# DATA SHOWN
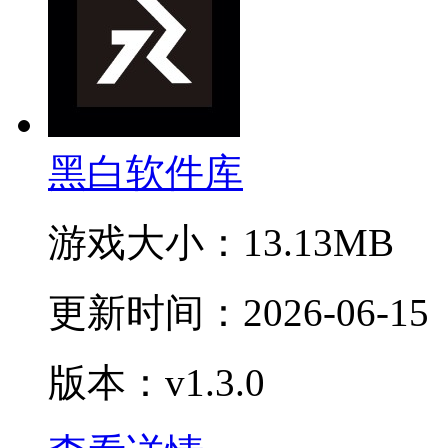
黑白软件库
游戏大小：
13.13MB
更新时间：
2026-06-15
版本：v1.3.0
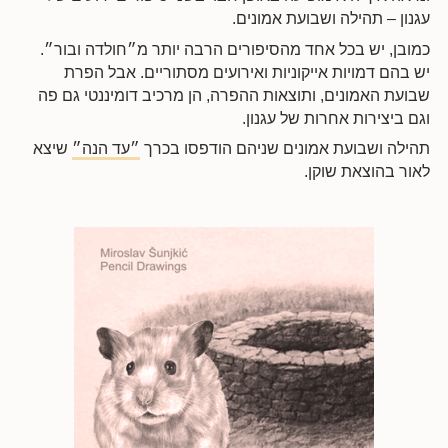
עגנון – תהילה ושבועת אמונים.
כמובן, יש בכל אחד מהסיפורים הרבה יותר מ״חולדה ובור״.
יש בהם דמויות אייקוניות ואירועים מסתוריים. אבל הפרת
שבועת האמונים, ותוצאות ההפרה, הן מרכיב דומיננטי גם פה
וגם ביצירות אחרות של עגנון.
תהילה ושבועת אמונים שניהם הודפסו בכרך
״עד הנה״
שיצא
לאור בהוצאת שוקן.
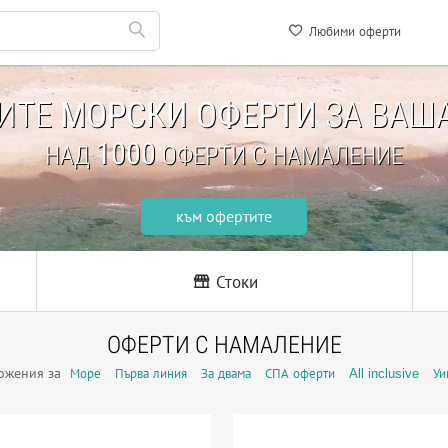
Любими оферти
НИТЕ
МОРСКИ ОФЕРТИ
ЗА ВАША
1000
НАД
ОФЕРТИ С НАМАЛЕНИЕ
към офертите
Стоки
ОФЕРТИ С НАМАЛЕНИЕ
ожения за
Море
Първа линия
За двама
СПА оферти
All inclusive
Уи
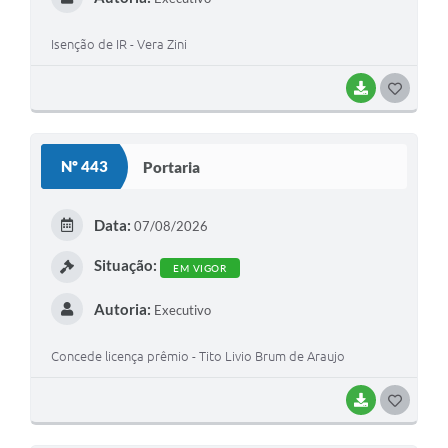
Isenção de IR - Vera Zini
BAIXAR
G
O
S
Nº 443
Portaria
T
E
Data:
07/08/2026
I
Situação:
EM VIGOR
Autoria:
Executivo
Concede licença prêmio - Tito Livio Brum de Araujo
BAIXAR
G
O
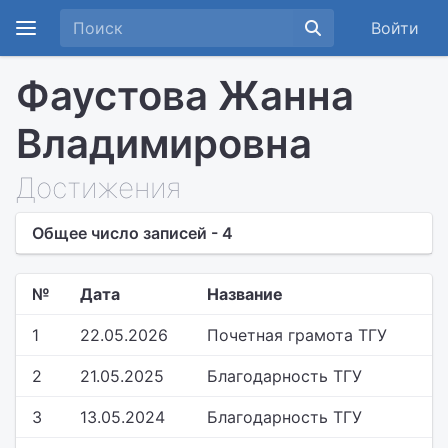
Войти
Фаустова Жанна
Владимировна
Достижения
Общее число записей - 4
№
Дата
Название
1
22.05.2026
Почетная грамота ТГУ
2
21.05.2025
Благодарность ТГУ
3
13.05.2024
Благодарность ТГУ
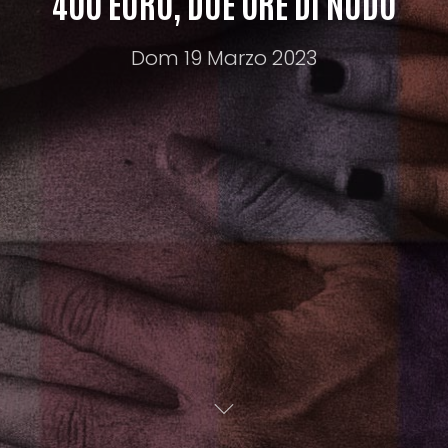
400 EURO, DUE ORE DI NUDO
Dom 19 Marzo 2023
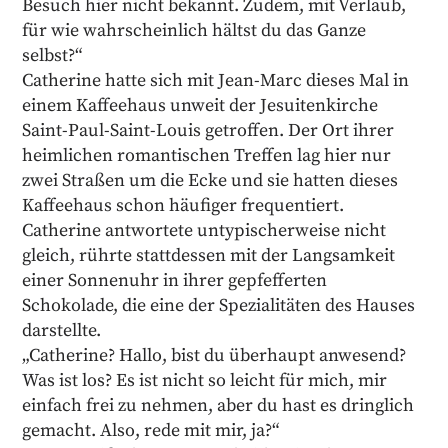
Besuch hier nicht bekannt. Zudem, mit Verlaub,
für wie wahrscheinlich hältst du das Ganze
selbst?“
Catherine hatte sich mit Jean-Marc dieses Mal in
einem Kaffeehaus unweit der Jesuitenkirche
Saint-Paul-Saint-Louis getroffen. Der Ort ihrer
heimlichen romantischen Treffen lag hier nur
zwei Straßen um die Ecke und sie hatten dieses
Kaffeehaus schon häufiger frequentiert.
Catherine antwortete untypischerweise nicht
gleich, rührte stattdessen mit der Langsamkeit
einer Sonnenuhr in ihrer gepfefferten
Schokolade, die eine der Spezialitäten des Hauses
darstellte.
„Catherine? Hallo, bist du überhaupt anwesend?
Was ist los? Es ist nicht so leicht für mich, mir
einfach frei zu nehmen, aber du hast es dringlich
gemacht. Also, rede mit mir, ja?“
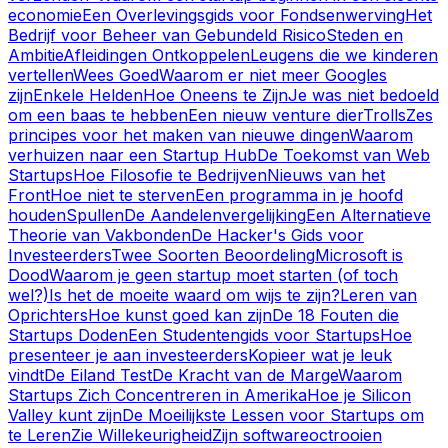
economie
Een Overlevingsgids voor Fondsenwerving
Het
Bedrijf voor Beheer van Gebundeld Risico
Steden en
Ambitie
Afleidingen Ontkoppelen
Leugens die we kinderen
vertellen
Wees Goed
Waarom er niet meer Googles
zijn
Enkele Helden
Hoe Oneens te Zijn
Je was niet bedoeld
om een baas te hebben
Een nieuw venture dier
Trolls
Zes
principes voor het maken van nieuwe dingen
Waarom
verhuizen naar een Startup Hub
De Toekomst van Web
Startups
Hoe Filosofie te Bedrijven
Nieuws van het
Front
Hoe niet te sterven
Een programma in je hoofd
houden
Spullen
De Aandelenvergelijking
Een Alternatieve
Theorie van Vakbonden
De Hacker's Gids voor
Investeerders
Twee Soorten Beoordeling
Microsoft is
Dood
Waarom je geen startup moet starten (of toch
wel?)
Is het de moeite waard om wijs te zijn?
Leren van
Oprichters
Hoe kunst goed kan zijn
De 18 Fouten die
Startups Doden
Een Studentengids voor Startups
Hoe
presenteer je aan investeerders
Kopieer wat je leuk
vindt
De Eiland Test
De Kracht van de Marge
Waarom
Startups Zich Concentreren in Amerika
Hoe je Silicon
Valley kunt zijn
De Moeilijkste Lessen voor Startups om
te Leren
Zie Willekeurigheid
Zijn softwareoctrooien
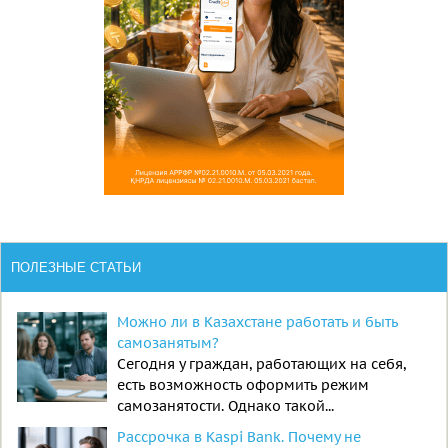
ПОЛЕЗНЫЕ СТАТЬИ
Можно ли в Казахстане работать и быть
самозанятым?
Сегодня у граждан, работающих на себя,
есть возможность оформить режим
самозанятости. Однако такой...
Рассрочка в Kaspi Bank. Почему не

# TASK GOAL
In the entries above, find the line with "Catherine antwortete untypischerweise nicht" and the line with "einfach frei zu", then set down exactly those two and every line between them, nothing else.

# EXERCISE RESPONSE
Catherine antwortete untypischerweise nicht
gleich, rührte stattdessen mit der Langsamkeit
einer Sonnenuhr in ihrer gepfefferten
Schokolade, die eine der Spezialitäten des Hauses
darstellte.
„Catherine? Hallo, bist du überhaupt anwesend?
Was ist los? Es ist nicht so leicht für mich, mir
einfach frei zu nehmen, aber du hast es dringlich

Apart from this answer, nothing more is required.